For every line in the data below that contains "para", copy the line.

== MATERIAL TO PROCESS

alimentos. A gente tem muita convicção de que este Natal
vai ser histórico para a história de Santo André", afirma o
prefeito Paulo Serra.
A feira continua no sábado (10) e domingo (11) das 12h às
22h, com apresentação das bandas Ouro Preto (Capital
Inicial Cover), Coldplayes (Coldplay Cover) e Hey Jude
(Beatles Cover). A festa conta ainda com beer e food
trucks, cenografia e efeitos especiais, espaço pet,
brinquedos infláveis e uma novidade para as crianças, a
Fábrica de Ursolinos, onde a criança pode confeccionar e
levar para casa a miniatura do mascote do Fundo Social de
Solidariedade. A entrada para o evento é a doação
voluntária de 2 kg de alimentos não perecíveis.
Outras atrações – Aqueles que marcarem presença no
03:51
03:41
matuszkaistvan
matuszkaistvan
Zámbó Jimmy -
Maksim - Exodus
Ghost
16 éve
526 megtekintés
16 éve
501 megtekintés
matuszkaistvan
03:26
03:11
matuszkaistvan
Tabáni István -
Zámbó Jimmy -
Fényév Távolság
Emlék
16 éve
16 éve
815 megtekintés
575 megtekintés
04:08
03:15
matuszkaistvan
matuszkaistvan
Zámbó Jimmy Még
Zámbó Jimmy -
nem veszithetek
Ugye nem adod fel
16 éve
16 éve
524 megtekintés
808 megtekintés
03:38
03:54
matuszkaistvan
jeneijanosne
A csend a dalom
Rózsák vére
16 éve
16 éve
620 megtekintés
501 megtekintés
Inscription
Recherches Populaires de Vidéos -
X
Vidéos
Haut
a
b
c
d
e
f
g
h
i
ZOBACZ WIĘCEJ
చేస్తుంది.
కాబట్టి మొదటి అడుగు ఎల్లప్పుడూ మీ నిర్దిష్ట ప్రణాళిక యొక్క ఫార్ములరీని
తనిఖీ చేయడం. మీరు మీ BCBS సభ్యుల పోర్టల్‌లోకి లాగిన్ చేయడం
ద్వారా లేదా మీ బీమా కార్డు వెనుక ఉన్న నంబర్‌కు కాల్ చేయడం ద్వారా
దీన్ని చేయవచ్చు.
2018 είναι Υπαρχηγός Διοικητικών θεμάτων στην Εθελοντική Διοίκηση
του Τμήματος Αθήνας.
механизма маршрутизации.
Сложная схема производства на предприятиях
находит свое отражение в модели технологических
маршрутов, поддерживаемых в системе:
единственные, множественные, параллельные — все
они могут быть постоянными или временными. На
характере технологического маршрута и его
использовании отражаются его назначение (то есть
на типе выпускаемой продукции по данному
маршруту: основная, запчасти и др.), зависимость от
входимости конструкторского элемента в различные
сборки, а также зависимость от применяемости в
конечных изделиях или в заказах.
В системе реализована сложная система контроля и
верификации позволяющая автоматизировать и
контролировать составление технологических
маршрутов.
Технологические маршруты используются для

====

SOLVED PROBLEM -
vai ser histórico para a história de Santo André", afirma o
brinquedos infláveis e uma novidade para as crianças, a
levar para casa a miniatura do mascote do Fundo Social de
Solidariedade. A entrada para o evento é a doação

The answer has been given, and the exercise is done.